Cost and time for data acquisition. Production of data with many laboratory or advanced instruments is costly and time consuming. Many data acquisition instruments are specialized and require significant training, setup and maintenance.

Compute power. Lack of computational power to do complex analysis.

Collaborative science. Another challenge for scientific communities is the need to support research collaborations.

For almost all of these challenges there are multiple tooling and technology developments both with the open source community and enterprise data science platform providers. For example, 

AI can enhance how powerful scientific tools work, regardless of the scale of the subject – solar system or molecule. AI could be used for automating data processing steps like ingestion, cleaning and joining of large data sets. AI can transform the process of experimentation. AI can help scientists improve measurement strategies, essentially pinpointing what samples to explore and what details to capture. Several research projects apply generative AI/ML techniques to help reduce the problem or solution space. Improvements in this area can help distributed teams of scientists to collaborate on data and experiments. 

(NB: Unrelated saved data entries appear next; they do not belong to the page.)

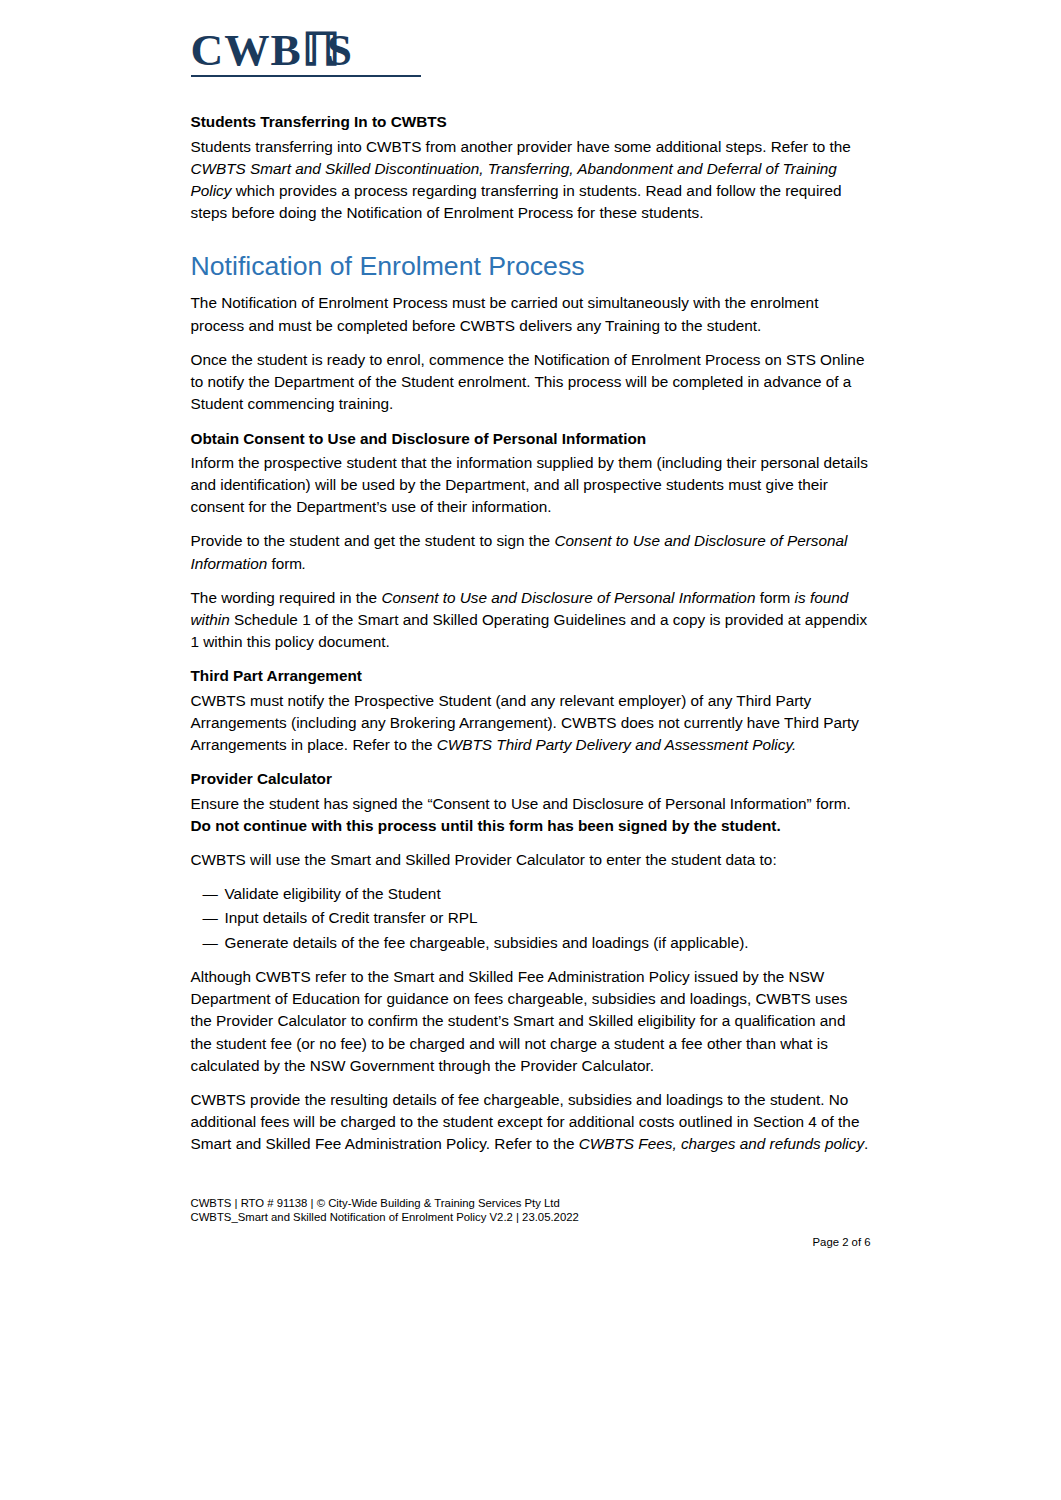CWBℿS
Students Transferring In to CWBTS
Students transferring into CWBTS from another provider have some additional steps. Refer to the CWBTS Smart and Skilled Discontinuation, Transferring, Abandonment and Deferral of Training Policy which provides a process regarding transferring in students. Read and follow the required steps before doing the Notification of Enrolment Process for these students.
Notification of Enrolment Process
The Notification of Enrolment Process must be carried out simultaneously with the enrolment process and must be completed before CWBTS delivers any Training to the student.
Once the student is ready to enrol, commence the Notification of Enrolment Process on STS Online to notify the Department of the Student enrolment. This process will be completed in advance of a Student commencing training.
Obtain Consent to Use and Disclosure of Personal Information
Inform the prospective student that the information supplied by them (including their personal details and identification) will be used by the Department, and all prospective students must give their consent for the Department’s use of their information.
Provide to the student and get the student to sign the Consent to Use and Disclosure of Personal Information form.
The wording required in the Consent to Use and Disclosure of Personal Information form is found within Schedule 1 of the Smart and Skilled Operating Guidelines and a copy is provided at appendix 1 within this policy document.
Third Part Arrangement
CWBTS must notify the Prospective Student (and any relevant employer) of any Third Party Arrangements (including any Brokering Arrangement). CWBTS does not currently have Third Party Arrangements in place. Refer to the CWBTS Third Party Delivery and Assessment Policy.
Provider Calculator
Ensure the student has signed the “Consent to Use and Disclosure of Personal Information” form. Do not continue with this process until this form has been signed by the student.
CWBTS will use the Smart and Skilled Provider Calculator to enter the student data to:
Validate eligibility of the Student
Input details of Credit transfer or RPL
Generate details of the fee chargeable, subsidies and loadings (if applicable).
Although CWBTS refer to the Smart and Skilled Fee Administration Policy issued by the NSW Department of Education for guidance on fees chargeable, subsidies and loadings, CWBTS uses the Provider Calculator to confirm the student’s Smart and Skilled eligibility for a qualification and the student fee (or no fee) to be charged and will not charge a student a fee other than what is calculated by the NSW Government through the Provider Calculator.
CWBTS provide the resulting details of fee chargeable, subsidies and loadings to the student. No additional fees will be charged to the student except for additional costs outlined in Section 4 of the Smart and Skilled Fee Administration Policy. Refer to the CWBTS Fees, charges and refunds policy.
CWBTS | RTO # 91138 | © City-Wide Building & Training Services Pty Ltd
CWBTS_Smart and Skilled Notification of Enrolment Policy V2.2 | 23.05.2022
Page 2 of 6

Automation. One final opportunity where AI can help the scientific process is in automation using robotics. One university lab created a robotic “lab assistant” that automated many mundane laboratory tasks. This assistant even operated during the Covid-19 pandemic, when social distancing prevented in-person lab work.

In Conclusion 

These are just a few examples of how the scientific community can benefit from AI /ML. There is a lot that the data science community can do to help facilitate adoption in this relatively nascent but potentially impactful area.